That is the picture painted by a Catalyst analysis of the number of teaching jobs in area school districts that pay more than Chicago does and the number of teaching jobs in districts that pay less.

In the six-county metropolitan region, beginning elementary teachers have few better-paying alternatives to Chicago, and the city offers fairly competitive pay for beginning high school teachers.

But for seasoned veterans, most teaching jobs in the six-county region pay more than Chicago. For elementary teachers, the top of Chicago’s pay scale is below average, but for high school teachers, it’s bottom of the barrel. Only 3 percent of the region’s high school teaching jobs have a lower top salary than Chicago.

“That is our problem,” says Deborah Lynch, president of the Chicago Teachers Union. “We can get ’em, but we can’t keep ’em.”

Lynch says that of 1,650 teachers who left the system during the 2000-2001 school year, only 6 percent were retirees.

A 1999 Catalyst analysis of School Board data found that 30 percent of teachers new to the Chicago Public Schools (CPS) leave within the first five years.

Those numbers reflect a national pattern, where teachers start their careers in urban centers but then leave for higher-paying jobs in the suburbs, says Thomas Carroll, executive director of the National Commission on Teaching and America’s Future, a Washington, D.C.-based think tank. “By not paying those teachers a competitive salary, you lose the most seasoned educators,” he says.

Working conditions also play a large role in teachers’ decisions to move, he says, but “pay is at least as important to teachers as to any other worker.”

This pattern carries educational costs for districts like Chicago. “Teachers increase in effectiveness steadily over the course of their first years of teaching, for up to eight years,” says Carroll.

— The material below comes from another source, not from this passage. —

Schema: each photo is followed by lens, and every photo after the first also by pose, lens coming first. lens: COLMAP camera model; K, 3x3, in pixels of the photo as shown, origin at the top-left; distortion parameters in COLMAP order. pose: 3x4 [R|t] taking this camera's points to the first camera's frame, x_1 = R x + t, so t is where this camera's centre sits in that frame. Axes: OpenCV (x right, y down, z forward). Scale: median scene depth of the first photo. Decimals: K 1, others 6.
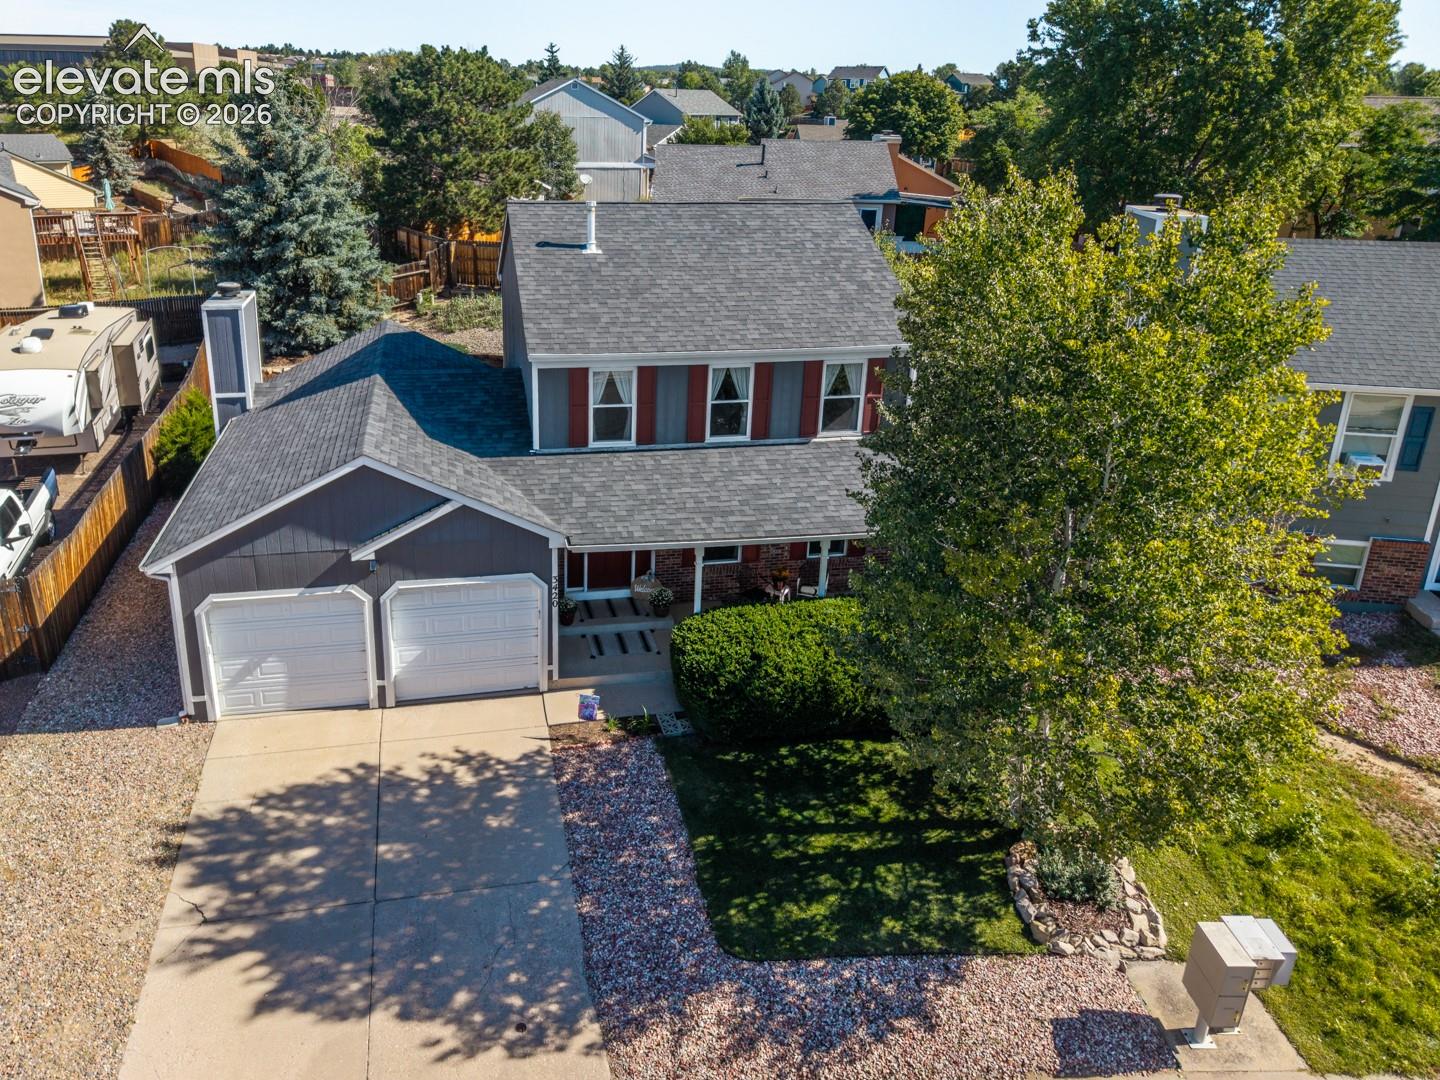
lens RADIAL K [[1017.1, 0, 645.3], [0, 1017.1, 422.5], [0, 0, 1]] dist [0.006579, -0.001543]
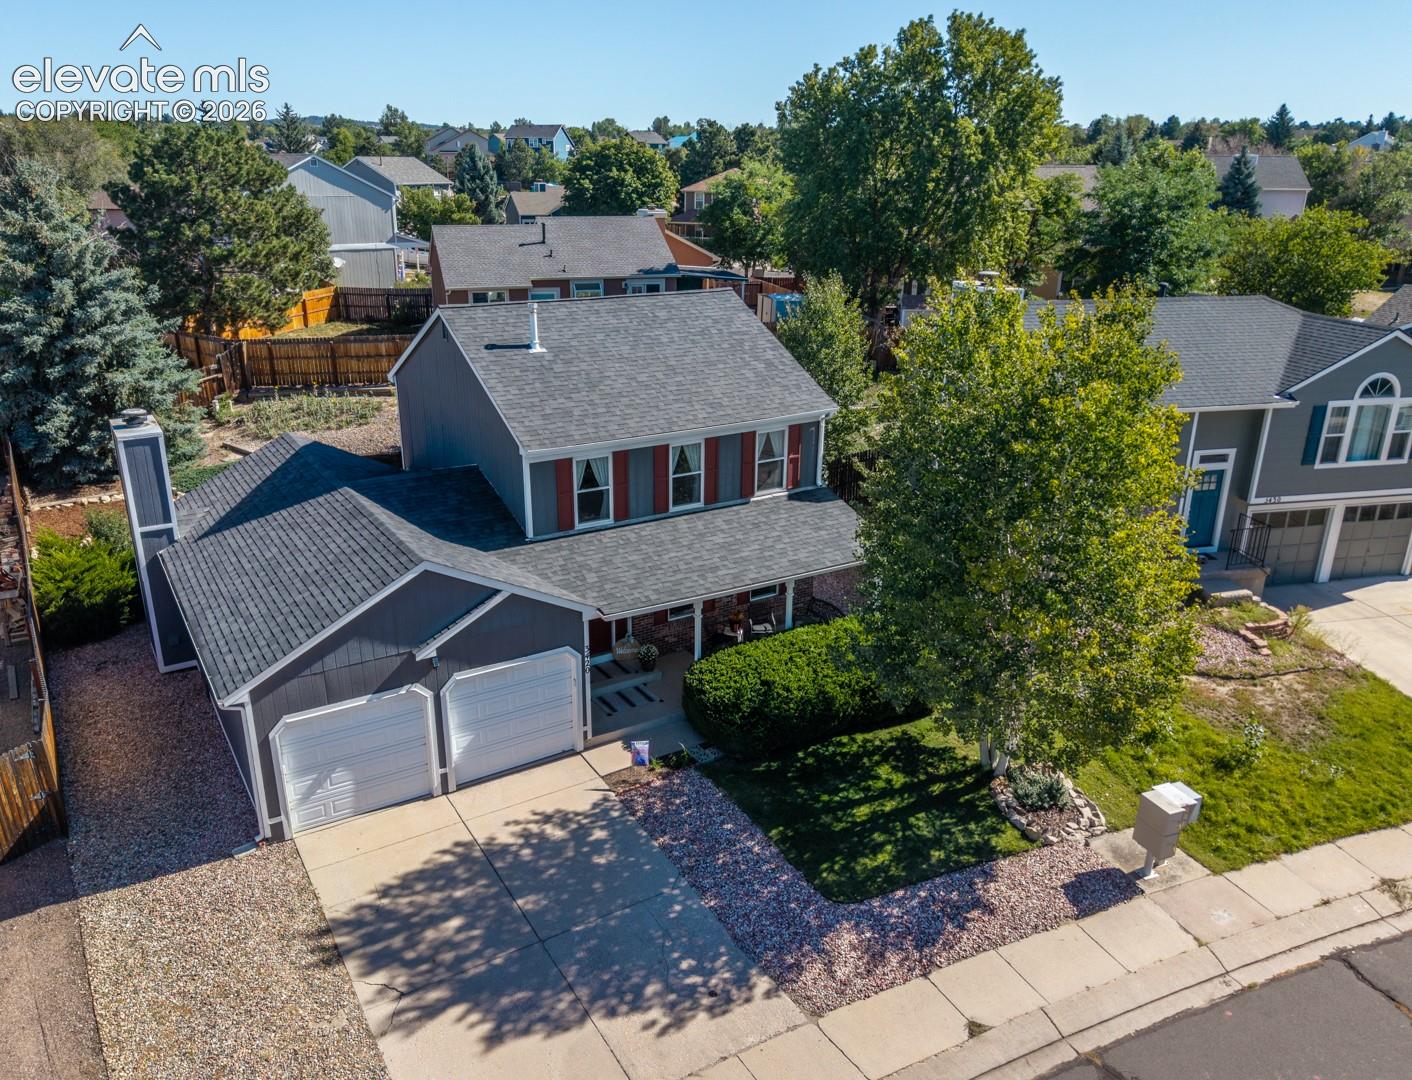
lens RADIAL K [[1055.1, 0, 702.9], [0, 1055.1, 535.3], [0, 0, 1]] dist [0.023939, -0.022003]
pose [[0.933247, -0.130950, 0.334517, -0.348735], [0.117866, 0.991263, 0.059213, -0.023866], [-0.339348, -0.015832, 0.940528, -0.136570]]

In effect, cities like Chicago are subsidizing the training of suburban teachers, he says. “Teachers are getting their training and professional development in Chicago, and then they’re moving to one of your suburbs, Naperville or wherever, and they’re taking their experience with them.”

Typically, they wind up working longer hours, though. Chicago elementary teachers work a 5½- hour day, compared to a state average of 6 hours, 21 minutes, according to a 2002 analysis by the Chicago Tribune.

A similar situation figured in contract talks in New York City last year. In return for a large raise, teachers agreed to work an extra 100 minutes each week.